EXERCISE AIM —
In the listing below, find the line with "Table 1. Association" and copy every line from there up to and including the line with "Figure 19. Cratilla lineata calverti ♀ .", exactly and without pictures.

INPUT FOR THIS TASK —
**********

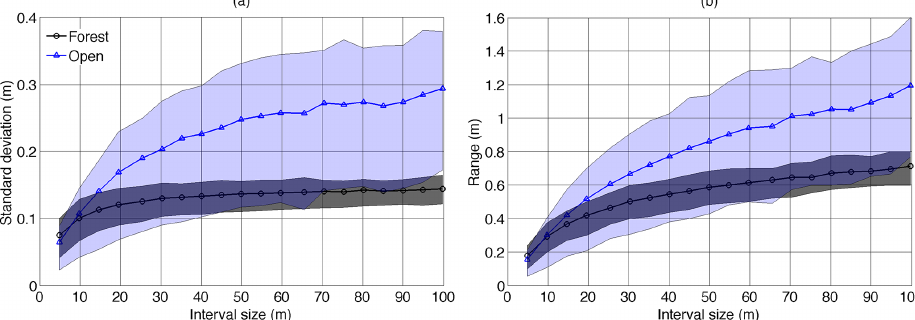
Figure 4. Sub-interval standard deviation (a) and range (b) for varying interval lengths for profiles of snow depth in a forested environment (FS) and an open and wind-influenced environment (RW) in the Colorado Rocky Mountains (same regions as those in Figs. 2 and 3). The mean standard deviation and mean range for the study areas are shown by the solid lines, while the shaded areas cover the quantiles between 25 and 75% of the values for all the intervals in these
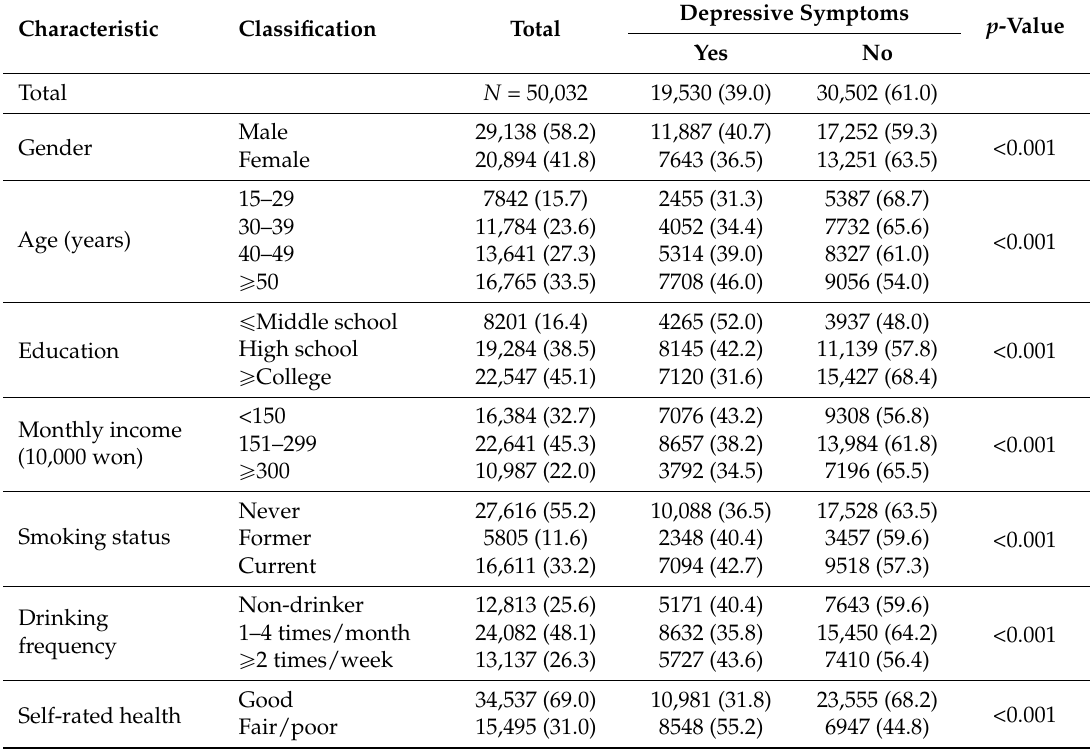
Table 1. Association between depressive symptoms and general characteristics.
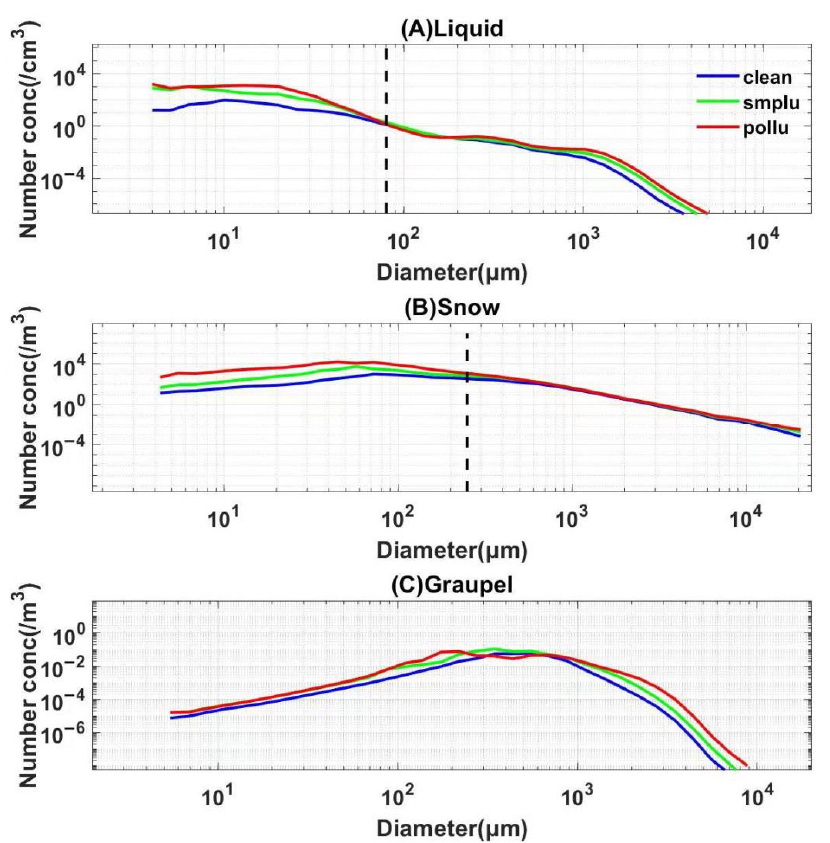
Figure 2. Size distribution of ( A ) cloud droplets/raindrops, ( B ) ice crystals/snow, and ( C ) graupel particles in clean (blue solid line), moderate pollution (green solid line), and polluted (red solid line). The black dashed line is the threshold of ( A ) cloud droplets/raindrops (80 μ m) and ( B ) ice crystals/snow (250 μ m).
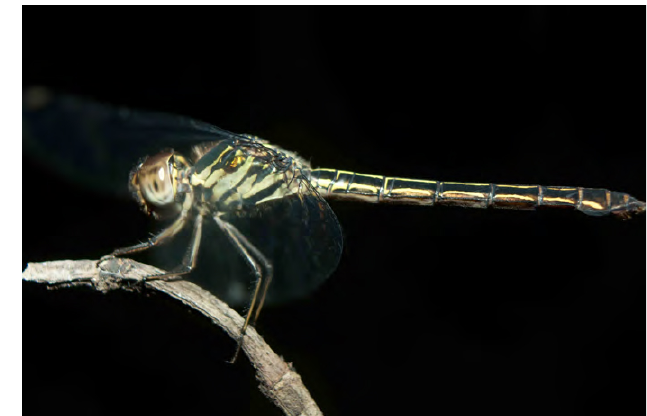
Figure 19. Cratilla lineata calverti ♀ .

**********

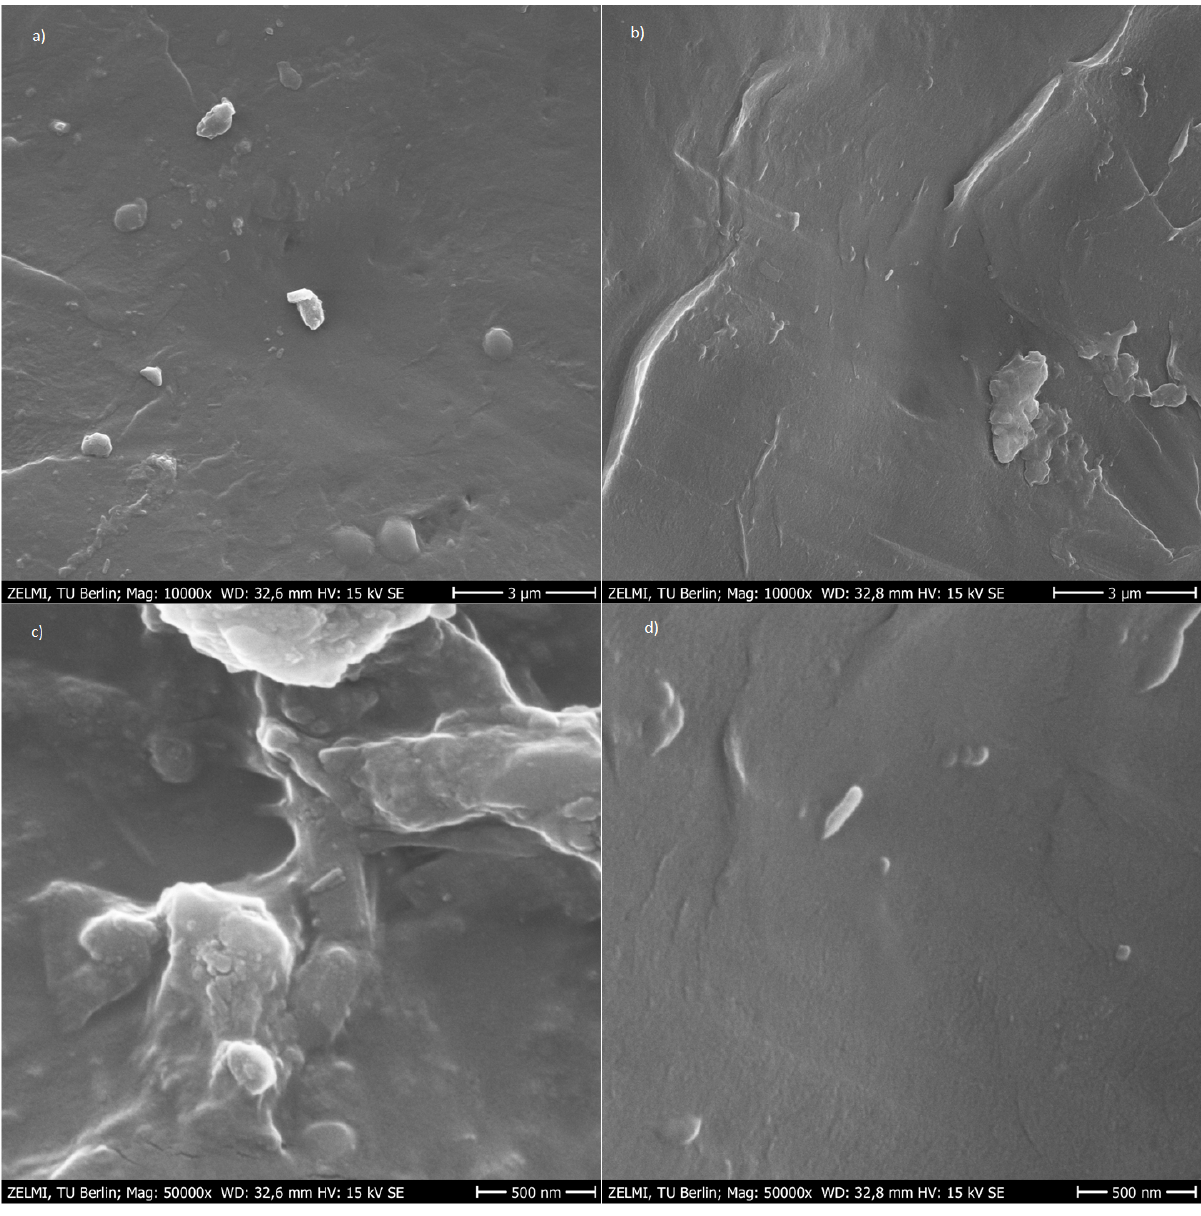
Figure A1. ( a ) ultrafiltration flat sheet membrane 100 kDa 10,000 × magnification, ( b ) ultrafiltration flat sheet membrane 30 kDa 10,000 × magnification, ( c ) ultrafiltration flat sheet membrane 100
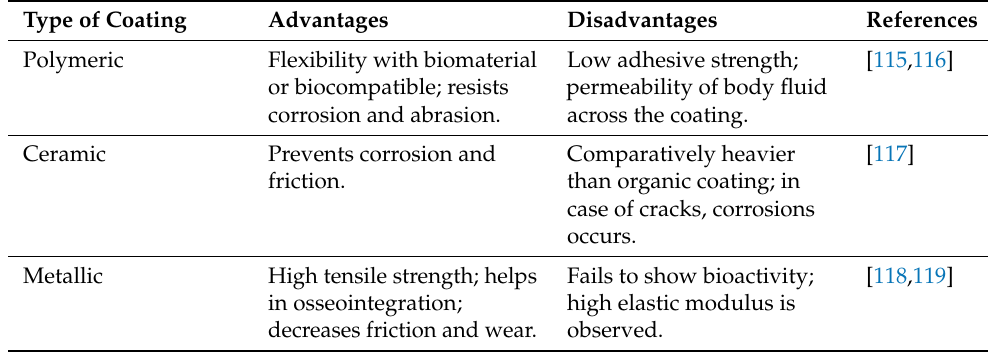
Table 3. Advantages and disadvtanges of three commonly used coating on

**********

RESPONSE FOR THIS EXERCISE —
Table 1. Association between depressive symptoms and general characteristics.
Figure 2. Size distribution of ( A ) cloud droplets/raindrops, ( B ) ice crystals/snow, and ( C ) graupel particles in clean (blue solid line), moderate pollution (green solid line), and polluted (red solid line). The black dashed line is the threshold of ( A ) cloud droplets/raindrops (80 μ m) and ( B ) ice crystals/snow (250 μ m).
Figure 19. Cratilla lineata calverti ♀ .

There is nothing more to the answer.